La société de bases de données logicielles fondée en 2009, Muck Rack, a publié un nouveau rapport mondial sur les médias, qui révèle une profession en pleine mutation. Si l’Afrique reste marginale dans l’échantillon, les enseignements sont cruciaux pour le Sénégal, où les menaces pesant sur la liberté de la presse se conjuguent à l’irruption de l’intelligence artificielle et à la prolifération des infox.
Le journalisme est-il en train de perdre la bataille contre la désinformation ? C’est la question que soulève le rapport 2025 sur l’état du journalisme publié par Muck Rack, à la lumière d’une enquête menée auprès de plus de 1500 journalistes dans le monde. La principale menace identifiée ? La désinformation, citée par 36% des répondants, loin devant les préoccupations liées au financement, à la confiance du public ou encore à la polarisation politique.
Dans un contexte sénégalais où les réseaux sociaux ont transformé les modes de diffusion de l’information, et où l’arène politique exploite allègrement les fake news, ce constat trouve un écho particulier. Les récentes campagnes électorales, les tensions autour de l’amnistie ou encore les affaires judiciaires liées à la corruption ont été l’occasion d’une avalanche de récits biaisés, souvent relayés sans vérification par une presse fragilisée.
La ruée vers l’IA… sans garde-fous
Le rapport indique que 77% des journalistes interrogés utilisent désormais des outils d’intelligence artificielle dans leur travail, notamment pour la transcription (40%), l’écriture (35%) et la génération de contenu avec ChatGPT (42%). Cette adoption massive est cependant accompagnée de vives inquiétudes : 18% des journalistes considèrent l’usage non régulé de l’IA comme un problème majeur.
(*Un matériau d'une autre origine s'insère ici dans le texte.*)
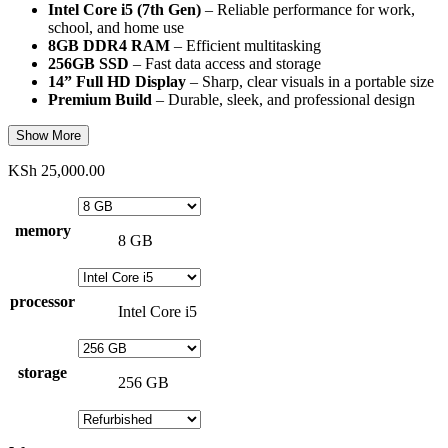
Intel Core i5 (7th Gen)
– Reliable performance for work,
school, and home use
8GB DDR4 RAM
– Efficient multitasking
256GB SSD
– Fast data access and storage
14” Full HD Display
– Sharp, clear visuals in a portable size
Premium Build
– Durable, sleek, and professional design
Show More
KSh
25,000.00
memory
8 GB
processor
Intel Core i5
storage
256 GB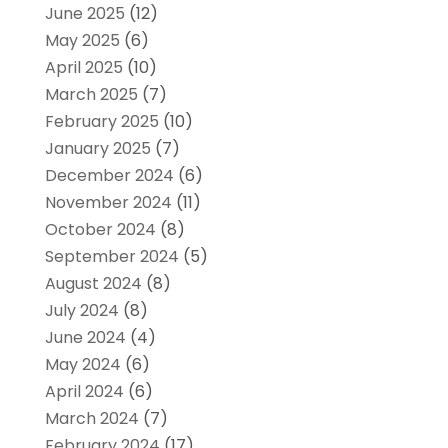
June 2025
(12)
May 2025
(6)
April 2025
(10)
March 2025
(7)
February 2025
(10)
January 2025
(7)
December 2024
(6)
November 2024
(11)
October 2024
(8)
September 2024
(5)
August 2024
(8)
July 2024
(8)
June 2024
(4)
May 2024
(6)
April 2024
(6)
March 2024
(7)
February 2024
(17)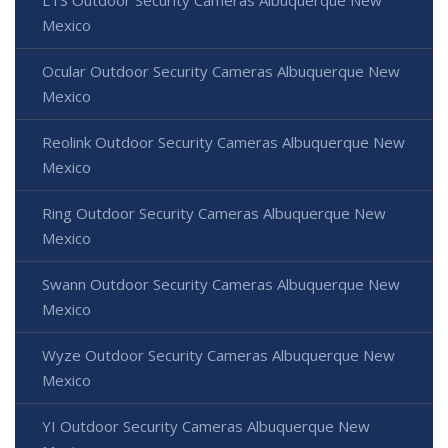
LTS Outdoor Security Cameras Albuquerque New
Mexico
Ocular Outdoor Security Cameras Albuquerque New
Mexico
Reolink Outdoor Security Cameras Albuquerque New
Mexico
Ring Outdoor Security Cameras Albuquerque New
Mexico
Swann Outdoor Security Cameras Albuquerque New
Mexico
Wyze Outdoor Security Cameras Albuquerque New
Mexico
YI Outdoor Security Cameras Albuquerque New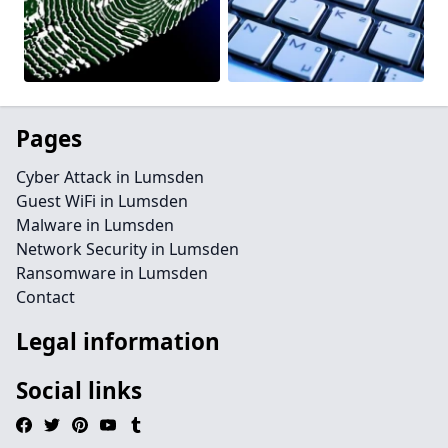
Pages
Cyber Attack in Lumsden
Guest WiFi in Lumsden
Malware in Lumsden
Network Security in Lumsden
Ransomware in Lumsden
Contact
Legal information
Social links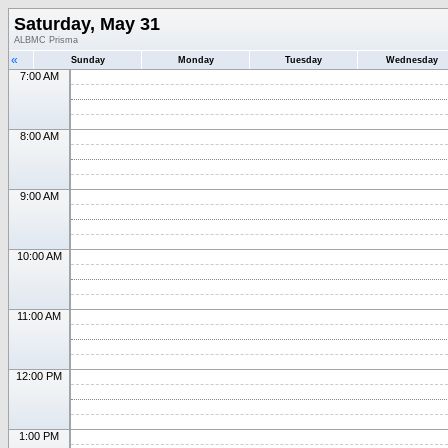
Saturday, May 31
ALBMC Prisma
«
Sunday
Monday
Tuesday
Wednesday
7:00 AM
8:00 AM
9:00 AM
10:00 AM
11:00 AM
12:00 PM
1:00 PM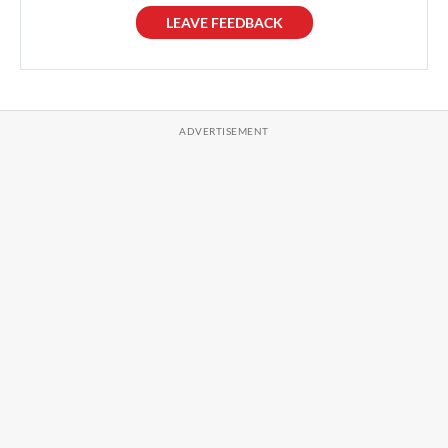
LEAVE FEEDBACK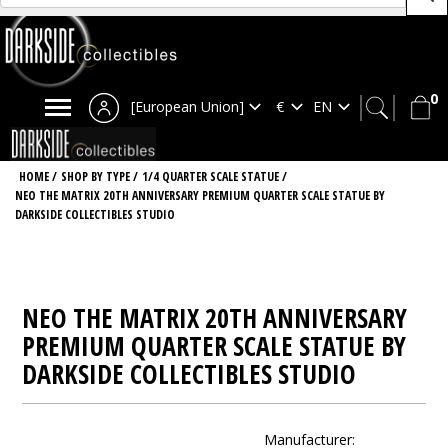
0
[European Union]
HOME
/
SHOP BY TYPE
/
1/4 QUARTER SCALE STATUE
/
NEO THE MATRIX 20TH ANNIVERSARY PREMIUM QUARTER SCALE STATUE BY
DARKSIDE COLLECTIBLES STUDIO
NEO THE MATRIX 20TH ANNIVERSARY
PREMIUM QUARTER SCALE STATUE BY
DARKSIDE COLLECTIBLES STUDIO
Manufacturer: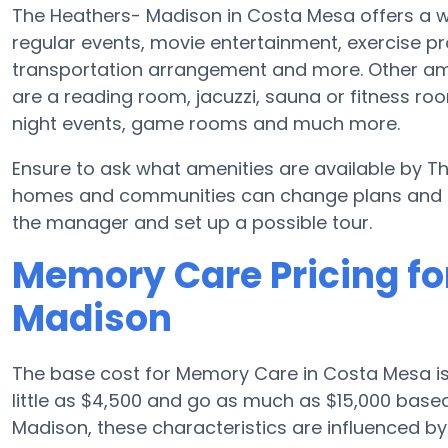
The Heathers- Madison in Costa Mesa offers a wi
regular events, movie entertainment, exercise 
transportation arrangement and more. Other am
are a reading room, jacuzzi, sauna or fitness r
night events, game rooms and much more.
Ensure to ask what amenities are available by T
homes and communities can change plans and ame
the manager and set up a possible tour.
Memory Care Pricing fo
Madison
The base cost for Memory Care in Costa Mesa i
little as $4,500 and go as much as $15,000 base
Madison, these characteristics are influenced by t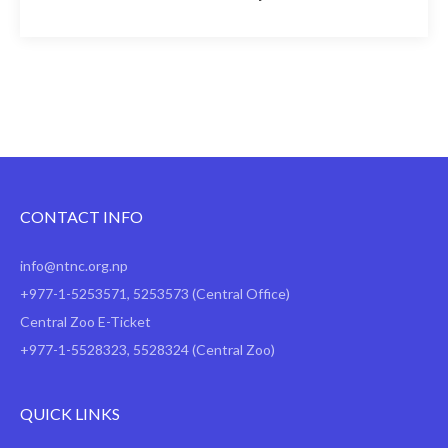
CONTACT INFO
info@ntnc.org.np
+977-1-5253571
,
5253573
(Central Office)
Central Zoo E-Ticket
+977-1-5528323, 5528324 (Central Zoo)
QUICK LINKS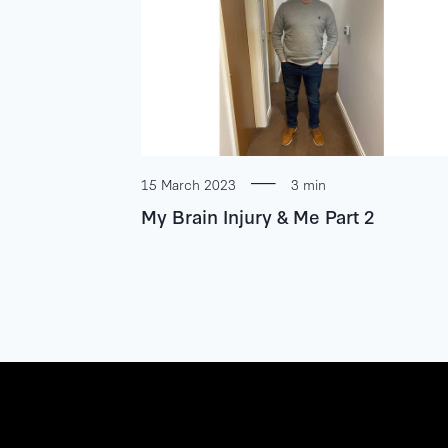
15 March 2023
3 min
My Brain Injury & Me Part 2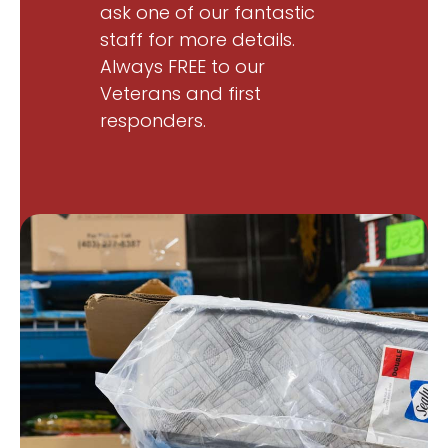
ask one of our fantastic
staff for more details.
Always FREE to our
Veterans and first
responders.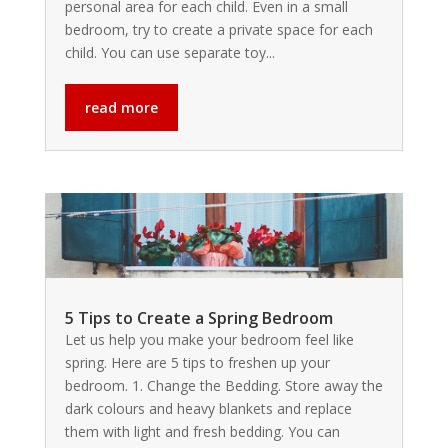
personal area for each child. Even in a small
bedroom, try to create a private space for each
child. You can use separate toy...
read more
5 Tips to Create a Spring Bedroom
Let us help you make your bedroom feel like
spring. Here are 5 tips to freshen up your
bedroom. 1. Change the Bedding. Store away the
dark colours and heavy blankets and replace
them with light and fresh bedding. You can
Au Sénégal, ces outils sont encore peu formalisés dans les rédactions, mais leur usage informel progresse, notamment chez les jeunes reporters indépendants. Le risque d’une dérive vers une presse automatisée et standardisée, voire manipulée, est réel. D’autant que l’écosystème médiatique national peine à se doter de chartes éthiques adaptées à cette nouvelle donne technologique.
Des journalistes passionnés mais épuisés
Autre enseignement du rapport : 67% des journalistes trouvent leur métier “signifiant”, mais 47% le jugent “épuisant”. Une dualité que l’on retrouve dans les rédactions sénégalaises, souvent en sous-effectif et confrontées à une surcharge de travail, dans un environnement politique tendu et peu protecteur. L’enthousiasme des jeunes professionnels s’y heurte souvent à l’usure du terrain et à l’instabilité des contrats.
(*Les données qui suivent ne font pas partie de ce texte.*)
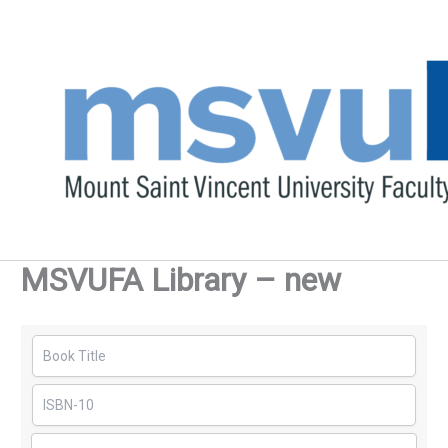
Skip
to
content
MSVUFA Library – new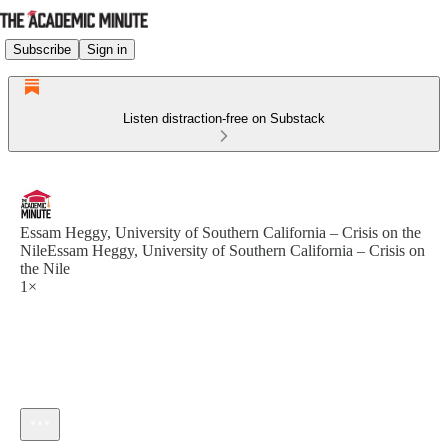
Subscribe
Sign in
Listen distraction-free on Substack
Essam Heggy, University of Southern California – Crisis on the
NileEssam Heggy, University of Southern California – Crisis on
the Nile
1×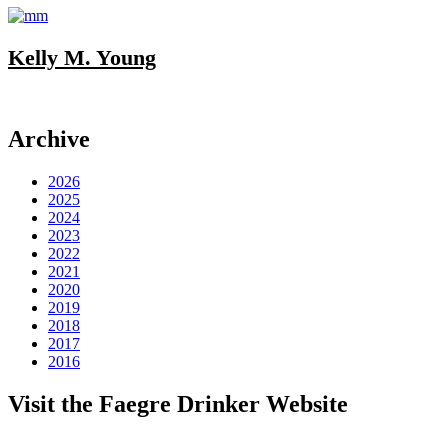
Kelly M. Young
Archive
2026
2025
2024
2023
2022
2021
2020
2019
2018
2017
2016
Visit the Faegre Drinker Website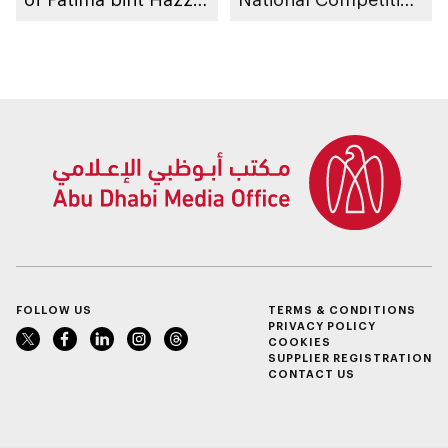
bin Zayed, Fatima
to take place in Abu
bint Mubarak Ladies
Dhabi
Sports Academy to
organise 1st
International Bowling
Tournament for
Ladies, coinciding
with inauguration of
new bowling facility
FOLLOW US
TERMS & CONDITIONS
PRIVACY POLICY
COOKIES
SUPPLIER REGISTRATION
CONTACT US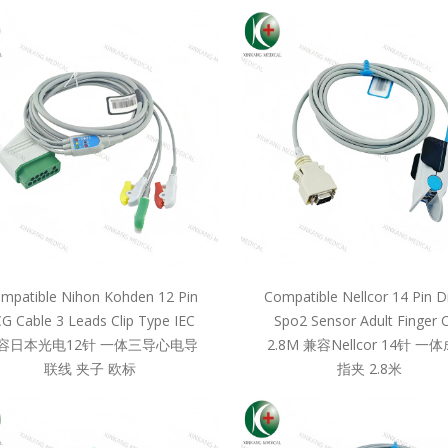
mpatible Nihon Kohden 12 Pin
Compatible Nellcor 14 Pin D
G Cable 3 Leads Clip Type IEC
Spo2 Sensor Adult Finger C
容日本光电12针 一体三导心电导
2.8M 兼容Nellcor 14针 一
联线 夹子 欧标
指夹 2.8米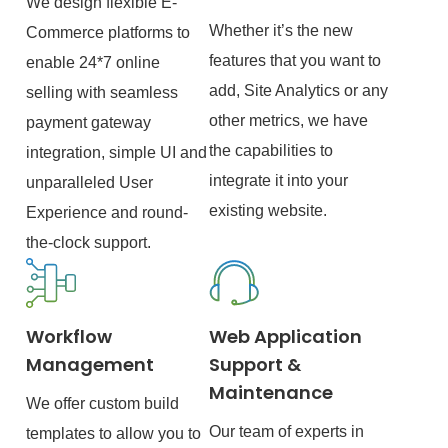
We design flexible E-
Whether it’s the new
Commerce platforms to
features that you want to
enable 24*7 online
add, Site Analytics or any
selling with seamless
other metrics, we have
payment gateway
the capabilities to
integration, simple UI and
integrate it into your
unparalleled User
existing website.
Experience and round-
the-clock support.
Workflow
Web Application
Management
Support &
Maintenance
We offer custom build
Our team of experts in
templates to allow you to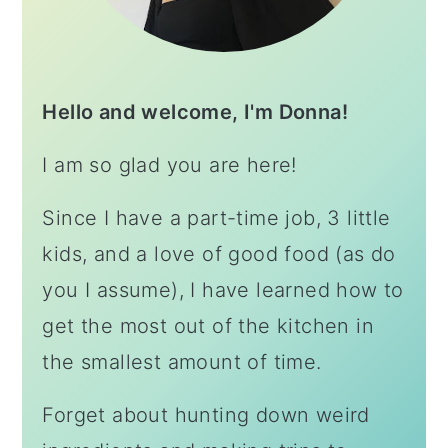
Hello and welcome, I'm Donna!
I am so glad you are here!
Since I have a part-time job, 3 little
kids, and a love of good food (as do
you I assume), I have learned how to
get the most out of the kitchen in
the smallest amount of time.
Forget about hunting down weird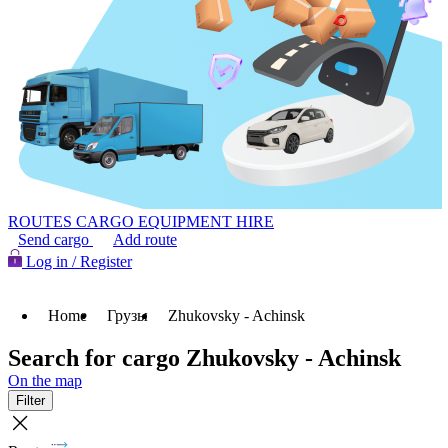
ROUTES
CARGO
EQUIPMENT HIRE
Send cargo
Add route
Log in / Register
Home
Грузы
Zhukovsky - Achinsk
Search for cargo Zhukovsky - Achinsk
On the map
Filter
Dans ce contexte, la confiance dans l’avenir de la profession reste fragile : seuls 19% se disent “très confiants” dans leurs perspectives à long terme, selon l’enquête. En Afrique, où seulement 5% des répondants sont basés, cette incertitude est encore plus marquée en raison des faibles revenus, du manque de formation continue et des pressions politiques fréquentes.
Les réseaux sociaux, terrain glissant
Le rapport montre un recul global de l’usage de X (ex-Twitter), désormais dépassé par Facebook comme plateforme la plus “utile” pour les journalistes. Toutefois, plus de la moitié d’entre eux expriment des craintes liées à leur sécurité, leur réputation ou leur santé mentale sur les réseaux sociaux.
Au Sénégal, ces plateformes jouent un rôle central, tant pour la diffusion que pour la surveillance de la presse. Elles sont devenues des espaces de harcèlement fréquent pour les journalistes, notamment les femmes, mais aussi des outils incontournables pour se rendre visibles et promouvoir leur travail dans un marché concurrentiel.